__Recorded data__
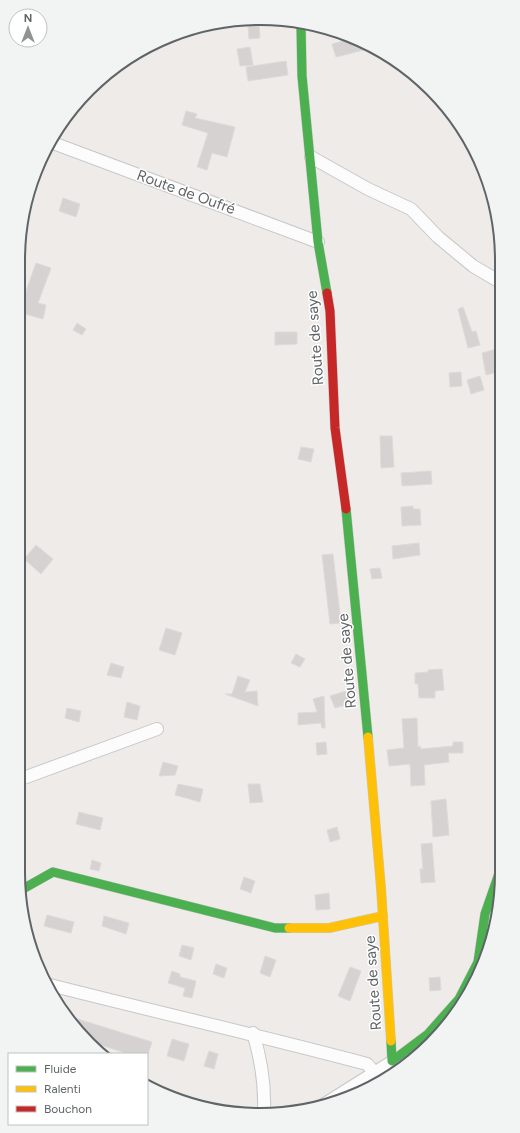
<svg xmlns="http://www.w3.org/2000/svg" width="520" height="1133" font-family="Figtree,sans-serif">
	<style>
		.building { fill: #d5d2d1; stroke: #dddad8 }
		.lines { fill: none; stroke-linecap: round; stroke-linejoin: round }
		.street-casing { stroke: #c7c8c7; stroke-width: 14 }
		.fast-casing { stroke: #cac9c8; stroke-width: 10 }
		.slow-casing { stroke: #cac9c8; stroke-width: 10 }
		.jam-casing { stroke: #cac9c8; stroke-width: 10 }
		.street { stroke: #fcfcfc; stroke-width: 12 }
		.fast { stroke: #4caf50; stroke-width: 9 }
		.slow { stroke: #ffc107; stroke-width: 9 }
		.jam { stroke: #c62828; stroke-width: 9 }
		.labels { text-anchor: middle; stroke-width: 3; stroke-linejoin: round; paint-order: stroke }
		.street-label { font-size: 15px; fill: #5e6467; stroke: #fff }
		.rim { fill: none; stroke: #5e6467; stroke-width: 2 }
	</style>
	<rect width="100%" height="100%" fill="#eeebe8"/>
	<g class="building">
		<polygon points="259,24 260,38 249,39 248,26"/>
		<polygon points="340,34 352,36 372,48 336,57 332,44 343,41"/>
		<polygon points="250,47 253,65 240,66 237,49"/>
		<polygon points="286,61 288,75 248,81 246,67"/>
		<polygon points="186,111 197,114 195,118 235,127 227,157 212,153 207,170 197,167 208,133 182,125"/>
		<polygon points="63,198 80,204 76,217 59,211"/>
		<polygon points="36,263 51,268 38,303 46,305 43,319 18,312 18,301 22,302"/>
		<polygon points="463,307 472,332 476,331 480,345 468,348 458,309"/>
		<polygon points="77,323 86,329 82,335 73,330"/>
		<polygon points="275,332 297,332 297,344 275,345"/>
		<polygon points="500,348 500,366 497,367 498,372 486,375 482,353"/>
		<polygon points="461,372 462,386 450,387 449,373"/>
		<polygon points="480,376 484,390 471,394 467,380"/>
		<polygon points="380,436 392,436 394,467 381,468"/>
		<polygon points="301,447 314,449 311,462 298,459"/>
		<polygon points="431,471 432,484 402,486 401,473"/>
		<polygon points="413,506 413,509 420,509 421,525 402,526 401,507"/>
		<polygon points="419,543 420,555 393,559 392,546"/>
		<polygon points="36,545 53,559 41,574 24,559"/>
		<polygon points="333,554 341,623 330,624 322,555"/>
		<polygon points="380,568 382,578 372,579 370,569"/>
		<polygon points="166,628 182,633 175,655 159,650"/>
		<polygon points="296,654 305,659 300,667 291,663"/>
		<polygon points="111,663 124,667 121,678 107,675"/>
		<polygon points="442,669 444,690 435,691 435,698 419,698 418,684 415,684 415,673 428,672 428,670"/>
		<polygon points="238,676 250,680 245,692 257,691 258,706 225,694 232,694"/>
		<polygon points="346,691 350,704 335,708 330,696"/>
		<polygon points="324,696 325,728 322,728 321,723 298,725 298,713 317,712 313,699"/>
		<polygon points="127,702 140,706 137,720 124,717"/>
		<polygon points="67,708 81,711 79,722 65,718"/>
		<polygon points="417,718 418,747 420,746 421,749 453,746 453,742 463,742 463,753 448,753 449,762 424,765 425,785 411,786 410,764 389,766 387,750 404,748 402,719"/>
		<polygon points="326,742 327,754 317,755 316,743"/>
		<polygon points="163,762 178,766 175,775 159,776"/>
		<polygon points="178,784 203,789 200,802 175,795"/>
		<polygon points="248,784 260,784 263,802 250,803"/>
		<polygon points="446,799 449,835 433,837 431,801"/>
		<polygon points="79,812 103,818 100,830 76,824"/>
		<polygon points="337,827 340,839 330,842 327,830"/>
		<polygon points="432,843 435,882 421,883 420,869 423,869 421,844"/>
		<polygon points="92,860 101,863 99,871 90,869"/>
		<polygon points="244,877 255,881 251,893 240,889"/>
		<polygon points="329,893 330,909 316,910 315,895"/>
		<polygon points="47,915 74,922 71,933 44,926"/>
		<polygon points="104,916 129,923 126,934 102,926"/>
		<polygon points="182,945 194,948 191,960 179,956"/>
		<polygon points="265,956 276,960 270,977 260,973"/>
		<polygon points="216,964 227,968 224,978 213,974"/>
		<polygon points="350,967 361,971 350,1001 338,996"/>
		<polygon points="172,971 180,974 180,977 196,981 192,998 183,996 185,988 168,983"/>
		<polygon points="440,977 441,990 430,991 429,978"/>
		<polygon points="68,1016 152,1042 148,1054 128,1054 89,1041 78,1032"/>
		<polygon points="172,1039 189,1044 184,1061 167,1056"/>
		<polygon points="209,1051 218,1054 214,1069 204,1066"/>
	</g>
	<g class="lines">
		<g class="street-casing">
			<g id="street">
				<polyline points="53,143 318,242"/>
				<polyline points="311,157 368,189 411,209 438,237 473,266 500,282"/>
				<polyline points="18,780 157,729"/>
				<path d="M50,985C156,1012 262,1036 367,1064L374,1072"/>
				<path d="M253,1033C261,1059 265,1084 264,1110"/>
				<polyline points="323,1105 398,1058"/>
			</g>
		</g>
		<g class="fast-casing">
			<g id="fast">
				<polyline points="301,26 302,76 318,242 327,293"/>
				<polyline points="346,509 368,737"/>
				<polyline points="21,890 53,872 275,928 289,928"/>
				<polyline points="391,1041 392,1061 428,1034 459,999 478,962 485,914 502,865"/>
			</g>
		</g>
		<g class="slow-casing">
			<g id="slow">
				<polyline points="368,737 381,888 391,1041"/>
				<polyline points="289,928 329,928 383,916"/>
			</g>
		</g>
		<g class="jam-casing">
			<polyline id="jam" points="327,293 330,311 335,428 346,509"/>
		</g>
		<use href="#street" class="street"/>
		<use href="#fast" class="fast"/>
		<use href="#slow" class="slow"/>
		<use href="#jam" class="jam"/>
	</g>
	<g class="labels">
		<g class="street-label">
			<text transform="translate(186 192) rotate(20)" y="5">Route de Oufré</text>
			<text transform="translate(315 338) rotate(-94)" y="5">Route de saye</text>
			<text transform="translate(347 661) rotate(-95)" y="5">Route de saye</text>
			<text transform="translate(373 983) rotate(-94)" y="5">Route de saye</text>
		</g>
	</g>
	<path d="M0 0H520V1133H0ZM260 25H260A235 235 0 0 1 495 260V873A235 235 0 0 1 260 1108H260A235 235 0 0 1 25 873V260A235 235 0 0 1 260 25Z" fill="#f2f3f3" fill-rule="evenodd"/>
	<path class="rim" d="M260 25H260A235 235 0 0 1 495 260V873A235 235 0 0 1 260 1108H260A235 235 0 0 1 25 873V260A235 235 0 0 1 260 25Z"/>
	<rect x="8" y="1053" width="140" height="72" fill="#ffffff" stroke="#bfc1c2"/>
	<rect x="16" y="1066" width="20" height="6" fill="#4caf50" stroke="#bfc1c2"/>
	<text x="44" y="1073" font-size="12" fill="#5e6467">Fluide</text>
	<rect x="16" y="1086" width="20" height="6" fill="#ffc107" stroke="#bfc1c2"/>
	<text x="44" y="1093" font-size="12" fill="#5e6467">Ralenti</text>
	<rect x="16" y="1106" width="20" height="6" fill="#c62828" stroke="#bfc1c2"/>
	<text x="44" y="1113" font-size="12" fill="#5e6467">Bouchon</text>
	<g transform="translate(28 28)"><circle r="19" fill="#ffffff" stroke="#bfc1c2"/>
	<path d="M0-3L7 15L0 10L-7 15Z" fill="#909394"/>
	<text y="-6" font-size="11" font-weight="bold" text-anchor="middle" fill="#5e6467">N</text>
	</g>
</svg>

__ASSIGNED TASK__
Exact repetition of each line above is expected; images are to be omitted.

__EXERCISE SOLUTION__
<svg xmlns="http://www.w3.org/2000/svg" width="520" height="1133" font-family="Figtree,sans-serif">
	<style>
		.building { fill: #d5d2d1; stroke: #dddad8 }
		.lines { fill: none; stroke-linecap: round; stroke-linejoin: round }
		.street-casing { stroke: #c7c8c7; stroke-width: 14 }
		.fast-casing { stroke: #cac9c8; stroke-width: 10 }
		.slow-casing { stroke: #cac9c8; stroke-width: 10 }
		.jam-casing { stroke: #cac9c8; stroke-width: 10 }
		.street { stroke: #fcfcfc; stroke-width: 12 }
		.fast { stroke: #4caf50; stroke-width: 9 }
		.slow { stroke: #ffc107; stroke-width: 9 }
		.jam { stroke: #c62828; stroke-width: 9 }
		.labels { text-anchor: middle; stroke-width: 3; stroke-linejoin: round; paint-order: stroke }
		.street-label { font-size: 15px; fill: #5e6467; stroke: #fff }
		.rim { fill: none; stroke: #5e6467; stroke-width: 2 }
	</style>
	<rect width="100%" height="100%" fill="#eeebe8"/>
	<g class="building">
		<polygon points="259,24 260,38 249,39 248,26"/>
		<polygon points="340,34 352,36 372,48 336,57 332,44 343,41"/>
		<polygon points="250,47 253,65 240,66 237,49"/>
		<polygon points="286,61 288,75 248,81 246,67"/>
		<polygon points="186,111 197,114 195,118 235,127 227,157 212,153 207,170 197,167 208,133 182,125"/>
		<polygon points="63,198 80,204 76,217 59,211"/>
		<polygon points="36,263 51,268 38,303 46,305 43,319 18,312 18,301 22,302"/>
		<polygon points="463,307 472,332 476,331 480,345 468,348 458,309"/>
		<polygon points="77,323 86,329 82,335 73,330"/>
		<polygon points="275,332 297,332 297,344 275,345"/>
		<polygon points="500,348 500,366 497,367 498,372 486,375 482,353"/>
		<polygon points="461,372 462,386 450,387 449,373"/>
		<polygon points="480,376 484,390 471,394 467,380"/>
		<polygon points="380,436 392,436 394,467 381,468"/>
		<polygon points="301,447 314,449 311,462 298,459"/>
		<polygon points="431,471 432,484 402,486 401,473"/>
		<polygon points="413,506 413,509 420,509 421,525 402,526 401,507"/>
		<polygon points="419,543 420,555 393,559 392,546"/>
		<polygon points="36,545 53,559 41,574 24,559"/>
		<polygon points="333,554 341,623 330,624 322,555"/>
		<polygon points="380,568 382,578 372,579 370,569"/>
		<polygon points="166,628 182,633 175,655 159,650"/>
		<polygon points="296,654 305,659 300,667 291,663"/>
		<polygon points="111,663 124,667 121,678 107,675"/>
		<polygon points="442,669 444,690 435,691 435,698 419,698 418,684 415,684 415,673 428,672 428,670"/>
		<polygon points="238,676 250,680 245,692 257,691 258,706 225,694 232,694"/>
		<polygon points="346,691 350,704 335,708 330,696"/>
		<polygon points="324,696 325,728 322,728 321,723 298,725 298,713 317,712 313,699"/>
		<polygon points="127,702 140,706 137,720 124,717"/>
		<polygon points="67,708 81,711 79,722 65,718"/>
		<polygon points="417,718 418,747 420,746 421,749 453,746 453,742 463,742 463,753 448,753 449,762 424,765 425,785 411,786 410,764 389,766 387,750 404,748 402,719"/>
		<polygon points="326,742 327,754 317,755 316,743"/>
		<polygon points="163,762 178,766 175,775 159,776"/>
		<polygon points="178,784 203,789 200,802 175,795"/>
		<polygon points="248,784 260,784 263,802 250,803"/>
		<polygon points="446,799 449,835 433,837 431,801"/>
		<polygon points="79,812 103,818 100,830 76,824"/>
		<polygon points="337,827 340,839 330,842 327,830"/>
		<polygon points="432,843 435,882 421,883 420,869 423,869 421,844"/>
		<polygon points="92,860 101,863 99,871 90,869"/>
		<polygon points="244,877 255,881 251,893 240,889"/>
		<polygon points="329,893 330,909 316,910 315,895"/>
		<polygon points="47,915 74,922 71,933 44,926"/>
		<polygon points="104,916 129,923 126,934 102,926"/>
		<polygon points="182,945 194,948 191,960 179,956"/>
		<polygon points="265,956 276,960 270,977 260,973"/>
		<polygon points="216,964 227,968 224,978 213,974"/>
		<polygon points="350,967 361,971 350,1001 338,996"/>
		<polygon points="172,971 180,974 180,977 196,981 192,998 183,996 185,988 168,983"/>
		<polygon points="440,977 441,990 430,991 429,978"/>
		<polygon points="68,1016 152,1042 148,1054 128,1054 89,1041 78,1032"/>
		<polygon points="172,1039 189,1044 184,1061 167,1056"/>
		<polygon points="209,1051 218,1054 214,1069 204,1066"/>
	</g>
	<g class="lines">
		<g class="street-casing">
			<g id="street">
				<polyline points="53,143 318,242"/>
				<polyline points="311,157 368,189 411,209 438,237 473,266 500,282"/>
				<polyline points="18,780 157,729"/>
				<path d="M50,985C156,1012 262,1036 367,1064L374,1072"/>
				<path d="M253,1033C261,1059 265,1084 264,1110"/>
				<polyline points="323,1105 398,1058"/>
			</g>
		</g>
		<g class="fast-casing">
			<g id="fast">
				<polyline points="301,26 302,76 318,242 327,293"/>
				<polyline points="346,509 368,737"/>
				<polyline points="21,890 53,872 275,928 289,928"/>
				<polyline points="391,1041 392,1061 428,1034 459,999 478,962 485,914 502,865"/>
			</g>
		</g>
		<g class="slow-casing">
			<g id="slow">
				<polyline points="368,737 381,888 391,1041"/>
				<polyline points="289,928 329,928 383,916"/>
			</g>
		</g>
		<g class="jam-casing">
			<polyline id="jam" points="327,293 330,311 335,428 346,509"/>
		</g>
		<use href="#street" class="street"/>
		<use href="#fast" class="fast"/>
		<use href="#slow" class="slow"/>
		<use href="#jam" class="jam"/>
	</g>
	<g class="labels">
		<g class="street-label">
			<text transform="translate(186 192) rotate(20)" y="5">Route de Oufré</text>
			<text transform="translate(315 338) rotate(-94)" y="5">Route de saye</text>
			<text transform="translate(347 661) rotate(-95)" y="5">Route de saye</text>
			<text transform="translate(373 983) rotate(-94)" y="5">Route de saye</text>
		</g>
	</g>
	<path d="M0 0H520V1133H0ZM260 25H260A235 235 0 0 1 495 260V873A235 235 0 0 1 260 1108H260A235 235 0 0 1 25 873V260A235 235 0 0 1 260 25Z" fill="#f2f3f3" fill-rule="evenodd"/>
	<path class="rim" d="M260 25H260A235 235 0 0 1 495 260V873A235 235 0 0 1 260 1108H260A235 235 0 0 1 25 873V260A235 235 0 0 1 260 25Z"/>
	<rect x="8" y="1053" width="140" height="72" fill="#ffffff" stroke="#bfc1c2"/>
	<rect x="16" y="1066" width="20" height="6" fill="#4caf50" stroke="#bfc1c2"/>
	<text x="44" y="1073" font-size="12" fill="#5e6467">Fluide</text>
	<rect x="16" y="1086" width="20" height="6" fill="#ffc107" stroke="#bfc1c2"/>
	<text x="44" y="1093" font-size="12" fill="#5e6467">Ralenti</text>
	<rect x="16" y="1106" width="20" height="6" fill="#c62828" stroke="#bfc1c2"/>
	<text x="44" y="1113" font-size="12" fill="#5e6467">Bouchon</text>
	<g transform="translate(28 28)"><circle r="19" fill="#ffffff" stroke="#bfc1c2"/>
	<path d="M0-3L7 15L0 10L-7 15Z" fill="#909394"/>
	<text y="-6" font-size="11" font-weight="bold" text-anchor="middle" fill="#5e6467">N</text>
	</g>
</svg>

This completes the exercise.